Задание 1:
Перепишите слово в слово отрывок текста о Большом терроре между словами «Важно понять, что» и «этого будет достаточно?», включая их самих.
Задание 2:
Какая статья УК, согласно тексту о Большом терроре, раньше была универсальной?
Задание 3:
Соответствуют ли тексту о Большом терроре следующие утверждения? Для каждого ответьте «да» или «нет» и приведите точную цитату, которая это решает.
(a) У Большого террора есть ясная причина — «за что».
(b) Высказывания о том, что человек против войны, уже достаточно.
(c) В анекдоте зек получил десять лет.

Исходный текст:
****************************************
Важно понять, что Большой террор — это именно семиотический террор, это террор «больших чисел» против живых людей. У него нет, условно говоря, причины — «за что».
Как в анекдоте, где вертухай спрашивает зека: «За что сидишь?» «Да ни за что». «Врешь, сука, ни за что у нас десять лет дают, а у тебя пятнадцать». И теперь эта машина будет раскручиваться, ее аппетиты будут расти, и она, возможно, перейдет в режим Большого террора, когда люди будут репрессироваться по совершенно случайному принципу.
— «Он против войны» — этого будет достаточно?
— Этого уже достаточно: тут и «фейки о российской армии», и «дискредитация вооруженных сил РФ». Если вы высказываетесь по темам войны — то здесь возможна и «фальсификация истории Великой Отечественной», и «отождествление СССР и гитлеровской Германии». Они уже изобрели достаточно. Практически любое публичное высказывание можно подвести под эти квалификации. Как раньше была универсальная 58-я статья УК, так и сейчас универсальные статьи о «дискредитации», а тем более об «экстремизме» имеют бесконечно расширительное толкование.
****************************************
Набор данных:
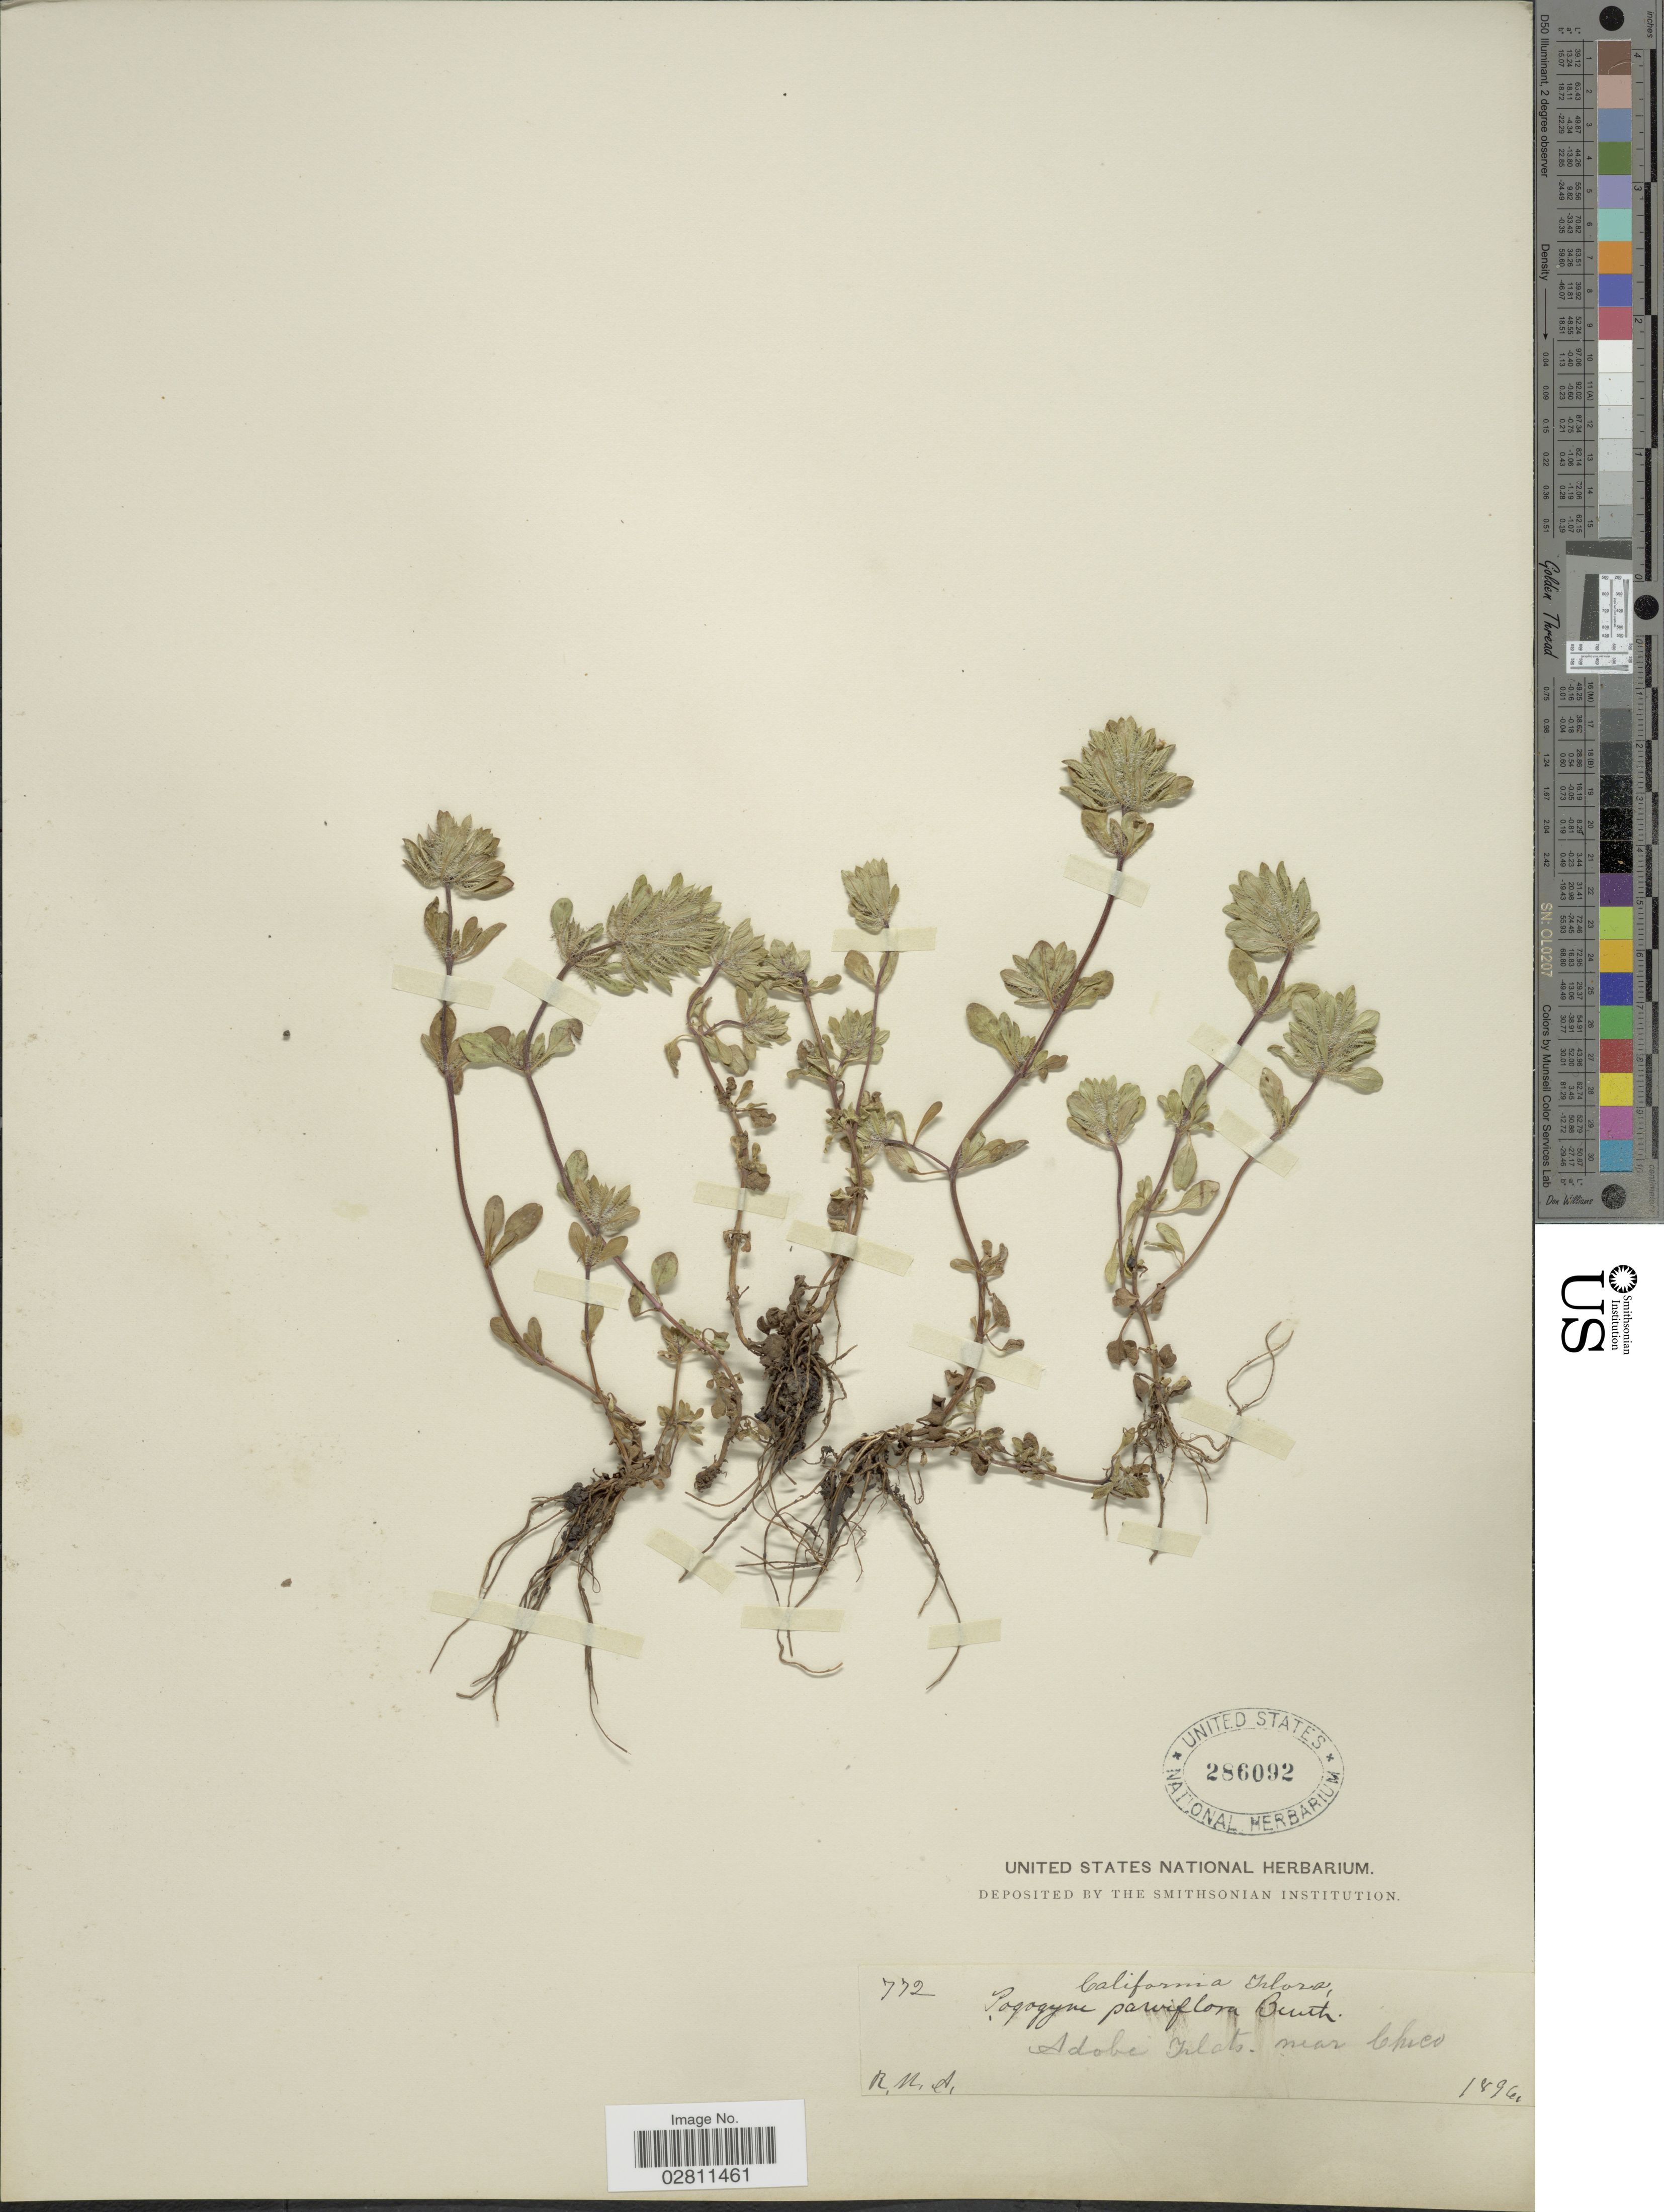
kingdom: Plantae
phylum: Tracheophyta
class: Magnoliopsida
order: Lamiales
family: Lamiaceae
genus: Pogogyne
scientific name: Pogogyne douglasii subsp. parviflora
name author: (Benth.) J.T. Howell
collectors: R. Austin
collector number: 772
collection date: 1896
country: United States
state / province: California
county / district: Butte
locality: Adobe Flats near Chico.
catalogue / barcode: US 286092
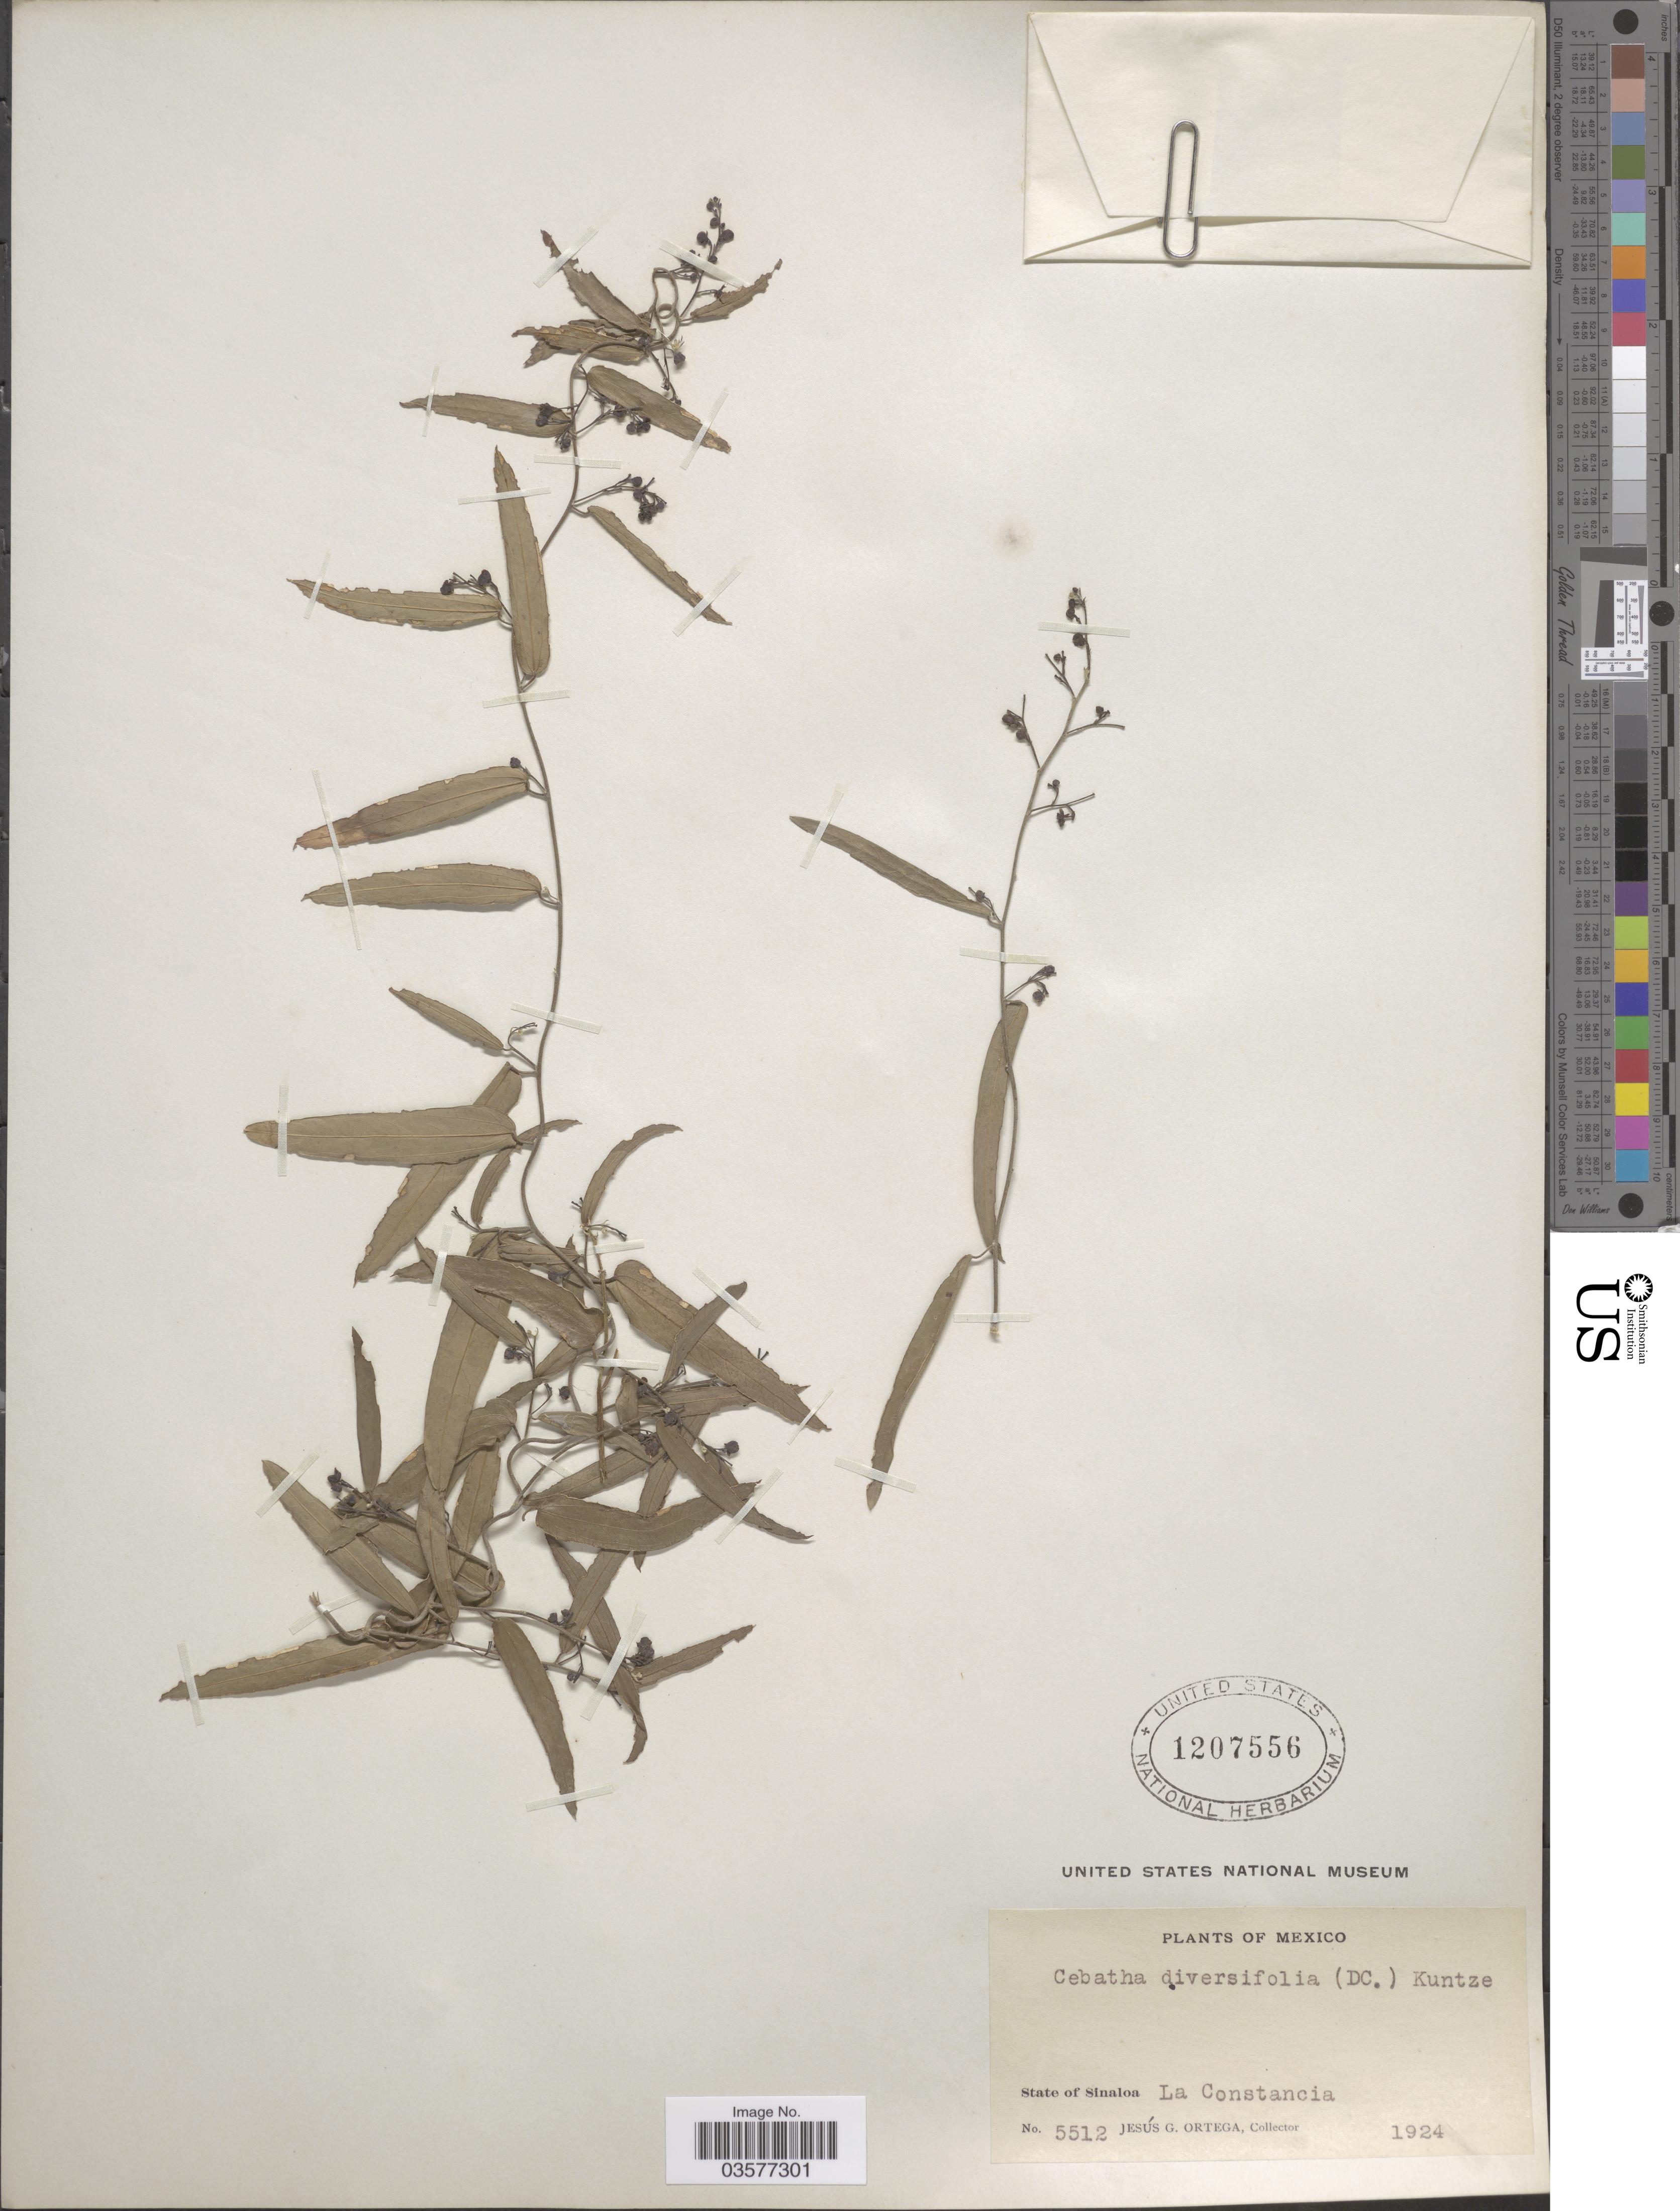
****************************************
Ответ 1:
Важно понять, что Большой террор — это именно семиотический террор, это террор «больших чисел» против живых людей. У него нет, условно говоря, причины — «за что».
Как в анекдоте, где вертухай спрашивает зека: «За что сидишь?» «Да ни за что». «Врешь, сука, ни за что у нас десять лет дают, а у тебя пятнадцать». И теперь эта машина будет раскручиваться, ее аппетиты будут расти, и она, возможно, перейдет в режим Большого террора, когда люди будут репрессироваться по совершенно случайному принципу.
— «Он против войны» — этого будет достаточно?

Ответ 2:
58-я статья УК.

Ответ 3:
(a) Нет: «У него нет, условно говоря, причины — «за что».»
(b) Да: «Этого уже достаточно».
(c) Нет: «ни за что у нас десять лет дают, а у тебя пятнадцать».